As a starting point, I'm creating a datadrop using "USDA Agricultural Resource Management Survey" as search term -which returns ~140 unique titles- and breaking it down into 5 chunks of work, to do it in parallel.

ernestogimeno commented 4 years ago

@ceteri I realized that the federated search script does not includes journal in the datadrop, so that information is not included in the new partitions.

  1. Should I fix that in federated search?
  2. Is that an issue for the already generated partitions?
ceteri commented 4 years ago

No prob! Given either a doi or a good match on title, the journal is simple to retrieve later in the workflow.

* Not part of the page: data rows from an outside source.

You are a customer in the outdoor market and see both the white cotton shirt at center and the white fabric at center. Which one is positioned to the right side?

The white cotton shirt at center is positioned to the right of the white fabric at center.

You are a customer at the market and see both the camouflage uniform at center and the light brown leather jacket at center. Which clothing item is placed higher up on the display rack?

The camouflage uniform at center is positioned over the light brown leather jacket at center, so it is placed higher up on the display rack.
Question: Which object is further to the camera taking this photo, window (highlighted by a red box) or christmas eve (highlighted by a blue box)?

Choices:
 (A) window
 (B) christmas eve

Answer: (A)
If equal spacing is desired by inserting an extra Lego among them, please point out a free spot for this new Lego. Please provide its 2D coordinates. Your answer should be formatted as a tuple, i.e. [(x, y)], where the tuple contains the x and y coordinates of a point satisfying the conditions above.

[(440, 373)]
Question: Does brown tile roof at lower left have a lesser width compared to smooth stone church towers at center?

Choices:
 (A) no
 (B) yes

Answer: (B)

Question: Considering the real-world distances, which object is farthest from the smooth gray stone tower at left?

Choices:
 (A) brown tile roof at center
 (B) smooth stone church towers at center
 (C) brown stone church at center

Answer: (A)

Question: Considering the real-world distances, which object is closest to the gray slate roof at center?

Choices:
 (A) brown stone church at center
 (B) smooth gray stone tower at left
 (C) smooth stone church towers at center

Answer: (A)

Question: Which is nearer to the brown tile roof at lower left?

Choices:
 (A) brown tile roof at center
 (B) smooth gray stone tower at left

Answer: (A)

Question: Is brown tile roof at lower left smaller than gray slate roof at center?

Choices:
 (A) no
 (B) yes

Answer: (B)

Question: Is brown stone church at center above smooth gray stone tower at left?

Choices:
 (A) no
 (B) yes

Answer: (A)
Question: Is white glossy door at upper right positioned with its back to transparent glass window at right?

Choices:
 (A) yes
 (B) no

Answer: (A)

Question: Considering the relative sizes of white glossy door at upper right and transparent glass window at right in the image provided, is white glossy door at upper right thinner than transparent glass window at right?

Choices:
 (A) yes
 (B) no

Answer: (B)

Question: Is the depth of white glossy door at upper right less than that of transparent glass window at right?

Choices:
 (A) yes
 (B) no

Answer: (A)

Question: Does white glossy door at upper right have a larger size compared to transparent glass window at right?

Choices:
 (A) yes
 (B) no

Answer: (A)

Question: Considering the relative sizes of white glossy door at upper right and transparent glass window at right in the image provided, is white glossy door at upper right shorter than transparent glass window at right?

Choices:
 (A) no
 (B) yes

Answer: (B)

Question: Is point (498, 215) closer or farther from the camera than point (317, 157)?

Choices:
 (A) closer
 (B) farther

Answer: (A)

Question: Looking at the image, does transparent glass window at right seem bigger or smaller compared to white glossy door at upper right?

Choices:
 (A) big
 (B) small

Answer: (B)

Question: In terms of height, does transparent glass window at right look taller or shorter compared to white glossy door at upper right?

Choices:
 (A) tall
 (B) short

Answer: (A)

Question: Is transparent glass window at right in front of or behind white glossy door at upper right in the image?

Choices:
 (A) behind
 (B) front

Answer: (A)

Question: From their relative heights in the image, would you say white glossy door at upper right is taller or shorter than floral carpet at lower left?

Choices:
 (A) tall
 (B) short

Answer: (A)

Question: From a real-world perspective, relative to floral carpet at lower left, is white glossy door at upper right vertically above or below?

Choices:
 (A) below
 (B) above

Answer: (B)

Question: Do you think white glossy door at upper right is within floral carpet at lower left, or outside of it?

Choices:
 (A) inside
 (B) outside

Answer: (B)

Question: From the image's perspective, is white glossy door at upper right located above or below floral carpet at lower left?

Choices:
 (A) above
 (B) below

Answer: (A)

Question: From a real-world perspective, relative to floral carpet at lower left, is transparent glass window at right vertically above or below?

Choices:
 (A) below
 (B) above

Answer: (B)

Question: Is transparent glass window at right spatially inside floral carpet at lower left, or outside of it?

ernestogimeno commented 4 years ago

Trying to came up with new search terms for generating new datadrops I access the dataset website and they have this page Uses and Publications where they reference only ERS (internal) use of ARMS.

Is there any value for including those in our KG at this point?

ceteri commented 4 years ago

Good find! Are all of those publications included, from https://www.ers.usda.gov/data-products/arms-farm-financial-and-crop-production-practices/uses-and-publications/#pubs ?

We should make sure we have coverage on those.

ernestogimeno commented 4 years ago

I tried with a few searches using our federated search -which only processes openAIRE, dimensions and PubMed at this time- and I could not find any of those reports.

Should we include authors in the partition for these ones in case they are not retrieved from any API we are using?

Do we also need to include those under "Other Material Highlighting ARMS" subtitle?

ernestogimeno commented 4 years ago

@ceteri In a couple of publications I found mentions to a "predecessor" dataset:

Data on farms and farm operator households were obtained from USDA’s Agricultural Resource Management Survey (ARMS) and its predecessor, the Farms Costs and Returns Survey (FCRS). The FCRS first reported comparable data in 1989, so we used that year as our starting point.

(source http://dx.doi.org/10.22004/ag.econ.34089)

I added Farms Costs and Returns Survey as an alternative title, but I'm not sure if that is the best way to handle this case. Should I add it as a different dataset?

ceteri commented 4 years ago

My sense is yes, that datasets have entirely different instances over time and typically get called as distinctly different data. Clayton may have a different view, which is good to check about -- but for now let's have a different dataset for FCRS.

ceteri commented 4 years ago

reopening, to make sure we can capture the points above